En effet, John Knox était un de ces éléments à face humaine comme on en voit apparaître au moment des grandes révolutions politiques ou religieuses.
S'ils naissent en écosse ou en Angleterre, lors de la réforme presbytérienne, on les appelle John Knox ou Cromwell.
S'ils naissent en France, lors de la réforme politique, on les appelle Mirabeau ou Danton.
John Knox était né dans le Lothian oriental en 1505 ; il avait donc, à l'heure où l'on était arrivé, cinquante-quatre ans. Il allait entrer dans les ordres, quand la parole de Luther retentit de Worms à édimbourg ; aussitôt John Knox s'était mis à prêcher, avec la violence de son tempérament, contre le pape et contre la messe. Nommé en 1552 chapelain du roi d'Angleterre Edouard VI, il avait été obligé de quitter la Grande-Bretagne à l'avènement au trône de la sanglante Marie et s'était retiré à Genève, près de Calvin.
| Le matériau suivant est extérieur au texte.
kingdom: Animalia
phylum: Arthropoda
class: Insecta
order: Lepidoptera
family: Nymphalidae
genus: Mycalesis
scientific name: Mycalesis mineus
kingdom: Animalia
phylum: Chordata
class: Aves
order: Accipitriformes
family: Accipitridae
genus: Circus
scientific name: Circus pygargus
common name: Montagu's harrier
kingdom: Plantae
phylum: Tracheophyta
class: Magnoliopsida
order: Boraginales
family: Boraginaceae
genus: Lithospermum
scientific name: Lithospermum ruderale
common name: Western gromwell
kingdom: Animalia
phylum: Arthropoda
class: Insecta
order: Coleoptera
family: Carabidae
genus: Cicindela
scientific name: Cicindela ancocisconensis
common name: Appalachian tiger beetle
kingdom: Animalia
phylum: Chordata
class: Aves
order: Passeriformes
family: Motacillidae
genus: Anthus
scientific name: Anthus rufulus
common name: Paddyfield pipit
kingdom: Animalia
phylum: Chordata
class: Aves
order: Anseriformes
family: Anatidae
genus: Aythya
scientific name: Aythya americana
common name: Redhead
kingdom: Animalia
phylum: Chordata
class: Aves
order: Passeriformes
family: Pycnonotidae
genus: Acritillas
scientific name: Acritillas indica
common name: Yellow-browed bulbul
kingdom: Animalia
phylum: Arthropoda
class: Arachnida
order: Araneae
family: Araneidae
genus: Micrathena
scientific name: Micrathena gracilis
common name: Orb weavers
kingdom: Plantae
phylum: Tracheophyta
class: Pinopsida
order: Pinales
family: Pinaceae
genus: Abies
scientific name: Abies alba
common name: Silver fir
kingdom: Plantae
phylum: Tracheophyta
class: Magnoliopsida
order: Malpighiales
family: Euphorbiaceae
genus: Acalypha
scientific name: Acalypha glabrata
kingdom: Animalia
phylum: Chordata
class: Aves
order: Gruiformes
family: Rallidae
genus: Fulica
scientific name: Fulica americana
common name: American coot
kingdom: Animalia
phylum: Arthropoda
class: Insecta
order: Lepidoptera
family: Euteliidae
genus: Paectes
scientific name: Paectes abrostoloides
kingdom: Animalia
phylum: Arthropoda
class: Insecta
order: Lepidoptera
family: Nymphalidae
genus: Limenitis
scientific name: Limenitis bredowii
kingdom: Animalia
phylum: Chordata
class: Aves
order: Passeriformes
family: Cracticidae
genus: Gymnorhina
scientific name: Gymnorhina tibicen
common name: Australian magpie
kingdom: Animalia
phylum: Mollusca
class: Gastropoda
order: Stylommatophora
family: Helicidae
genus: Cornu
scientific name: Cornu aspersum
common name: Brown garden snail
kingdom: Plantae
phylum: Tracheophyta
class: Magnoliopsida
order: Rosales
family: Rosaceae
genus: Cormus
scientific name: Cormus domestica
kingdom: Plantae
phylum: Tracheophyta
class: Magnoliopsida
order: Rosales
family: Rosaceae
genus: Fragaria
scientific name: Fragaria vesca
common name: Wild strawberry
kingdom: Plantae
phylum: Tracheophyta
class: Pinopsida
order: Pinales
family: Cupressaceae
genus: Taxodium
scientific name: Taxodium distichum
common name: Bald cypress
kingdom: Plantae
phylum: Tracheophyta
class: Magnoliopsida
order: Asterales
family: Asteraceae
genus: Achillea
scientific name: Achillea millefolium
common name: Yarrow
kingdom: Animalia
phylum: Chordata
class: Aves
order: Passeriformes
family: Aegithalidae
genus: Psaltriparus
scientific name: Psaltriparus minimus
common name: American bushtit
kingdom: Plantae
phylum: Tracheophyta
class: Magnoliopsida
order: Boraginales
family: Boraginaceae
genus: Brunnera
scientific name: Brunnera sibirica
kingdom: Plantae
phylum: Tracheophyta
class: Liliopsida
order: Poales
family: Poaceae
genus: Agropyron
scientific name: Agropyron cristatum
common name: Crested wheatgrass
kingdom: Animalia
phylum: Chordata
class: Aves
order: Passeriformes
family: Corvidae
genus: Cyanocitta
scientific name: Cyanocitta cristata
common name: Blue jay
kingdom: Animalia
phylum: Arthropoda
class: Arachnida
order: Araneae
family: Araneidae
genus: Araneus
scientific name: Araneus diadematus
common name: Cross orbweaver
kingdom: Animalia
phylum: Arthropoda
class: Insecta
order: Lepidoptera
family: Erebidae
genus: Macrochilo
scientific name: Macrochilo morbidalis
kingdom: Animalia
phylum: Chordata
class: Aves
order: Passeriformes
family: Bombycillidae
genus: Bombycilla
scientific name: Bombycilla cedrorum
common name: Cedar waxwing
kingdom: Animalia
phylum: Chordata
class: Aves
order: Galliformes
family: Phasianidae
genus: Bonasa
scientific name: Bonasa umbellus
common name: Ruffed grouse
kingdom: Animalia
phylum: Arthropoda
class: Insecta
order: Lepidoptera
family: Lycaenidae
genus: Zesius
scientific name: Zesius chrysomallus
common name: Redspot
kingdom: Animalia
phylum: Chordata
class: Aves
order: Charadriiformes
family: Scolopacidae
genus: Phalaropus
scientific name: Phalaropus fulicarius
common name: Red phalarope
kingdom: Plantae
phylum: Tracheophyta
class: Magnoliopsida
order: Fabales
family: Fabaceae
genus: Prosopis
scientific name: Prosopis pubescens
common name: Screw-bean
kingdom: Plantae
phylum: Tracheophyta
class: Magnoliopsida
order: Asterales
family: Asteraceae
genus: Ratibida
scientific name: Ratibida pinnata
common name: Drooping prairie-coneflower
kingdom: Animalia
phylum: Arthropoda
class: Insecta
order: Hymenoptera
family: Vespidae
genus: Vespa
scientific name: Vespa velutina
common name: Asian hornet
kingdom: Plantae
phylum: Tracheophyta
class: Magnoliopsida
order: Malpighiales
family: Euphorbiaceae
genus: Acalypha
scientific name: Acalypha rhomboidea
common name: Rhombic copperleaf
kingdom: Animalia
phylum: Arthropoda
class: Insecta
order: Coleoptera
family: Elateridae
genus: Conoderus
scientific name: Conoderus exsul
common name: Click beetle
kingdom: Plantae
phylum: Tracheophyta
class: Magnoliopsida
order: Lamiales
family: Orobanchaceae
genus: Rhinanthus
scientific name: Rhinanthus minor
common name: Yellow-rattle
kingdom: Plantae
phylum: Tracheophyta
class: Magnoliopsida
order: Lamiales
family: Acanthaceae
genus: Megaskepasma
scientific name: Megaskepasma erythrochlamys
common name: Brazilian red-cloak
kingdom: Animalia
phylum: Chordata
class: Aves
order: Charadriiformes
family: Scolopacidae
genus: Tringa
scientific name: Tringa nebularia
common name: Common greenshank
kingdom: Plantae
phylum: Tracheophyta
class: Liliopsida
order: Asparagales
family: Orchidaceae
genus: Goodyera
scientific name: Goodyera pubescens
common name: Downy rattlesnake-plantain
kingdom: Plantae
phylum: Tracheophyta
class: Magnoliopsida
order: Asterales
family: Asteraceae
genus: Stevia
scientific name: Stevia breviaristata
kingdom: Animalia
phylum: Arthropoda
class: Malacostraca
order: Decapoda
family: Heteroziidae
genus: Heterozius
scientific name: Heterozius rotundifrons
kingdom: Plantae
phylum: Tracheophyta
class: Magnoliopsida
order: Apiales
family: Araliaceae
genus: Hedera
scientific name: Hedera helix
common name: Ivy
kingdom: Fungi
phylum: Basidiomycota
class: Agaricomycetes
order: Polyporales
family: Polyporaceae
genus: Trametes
Marie morte, Elisabeth sur le trône, il avait jugé le moment favorable et était venu en écosse, où il avait rapporté des milliers d'exemplaires du pamphlet qu'il avait fait imprimer à Genève et qui était à la fois une attaque contre la régence actuelle de Marie de Lorraine et contre le règne futur de Marie Stuart .
En son absence, l'arbre de la réforme, planté par lui, avait grandi et abritait sous son ombre les trois quarts de l'écosse.
Il avait quitté une patrie catholique, il retrouvait une patrie protestante.
C'était là l'homme que Marie avait à craindre.
Mais quoi ! Marie avait-elle quelque chose à craindre ? L'écosse était pour elle, non seulement dans les lointains de l'espace, mais encore dans ceux de l'avenir.
Qu'avait-elle à faire avec l'écosse, elle, la femme du Dauphin de France, la bru d'un beau-père de quarante et un ans à peine, vigoureux, solide, ardent comme un jeune homme ! elle, l'épouse d'un mari de dix-neuf ans ?
Quelle était la pire prédiction qu'on pût lui faire ? Vingt ans de règne du roi son beau-père, quarante ans d'existence du roi son mari – on ignorait encore que l'on mourût si jeune chez les Valois !
Qu'avait-elle besoin de cette rose sauvage poussée au milieu des rochers qu'on appelait la couronne d'écosse, quand elle avait en perspective cette couronne de France que, selon l'empereur Maximilien, Dieu donnerait à son second fils, s'il avait deux fils.
Il y avait bien cet horoscope qu'un devin avait composé sur le jour de la naissance du roi Henri II, horoscope dont s'était tant moqué M. le connétable, que le roi avait déposé entre les mains de M. de l'Aubespine, et qui disait que le roi Henri serait tué dans un duel ou dans un combat singulier.
Il y avait bien cette marque fatale que Gabriel de Lorges portait entre les deux sourcils et qui avait si fort inquiété l'empereur Charles Quint, jusqu'à ce que son astrologue lui eût dit que cette marque ne menaçait qu'un prince de la fleur de lys.
Mais quelle probabilité y avait-il qu'un des plus grands princes de la chrétienté se battît jamais en duel, quand François Ier, le roi batailleur par excellence, ayant eu l'occasion de se battre avec son rival Charles Quint, ne s'était pas battu.
Mais quelle probabilité y avait-il que Gabriel de Lorges, comte de Montgomery, l'un des seigneurs les plus dévoués à Henri II, son capitaine de la garde écossaise, qui lui avait à peu près sauvé la vie dans cette chasse au sanglier de la forêt de Saint-Germain à laquelle nous avons fait assister nos lecteurs, levât jamais une main parricide contre le roi dont la mort brisait sa fortune, tuait son avenir ?
Ni réalité, ni prédiction, ni présent, ni avenir, ne pouvait donc attrister, fût-ce instinctivement, les beaux visages de cette joyeuse cour, lorsque le bourdon de Notre-Dame lui annonça que tout était prêt, même Dieu, pour la première de ces noces qui devait se célébrer et qui était celle du roi Philippe II, représenté par le duc d'Albe, avec élisabeth de France, que l'on appelait élisabeth de la Paix, en raison de l'influence qu'avait ce mariage sur la paix du monde.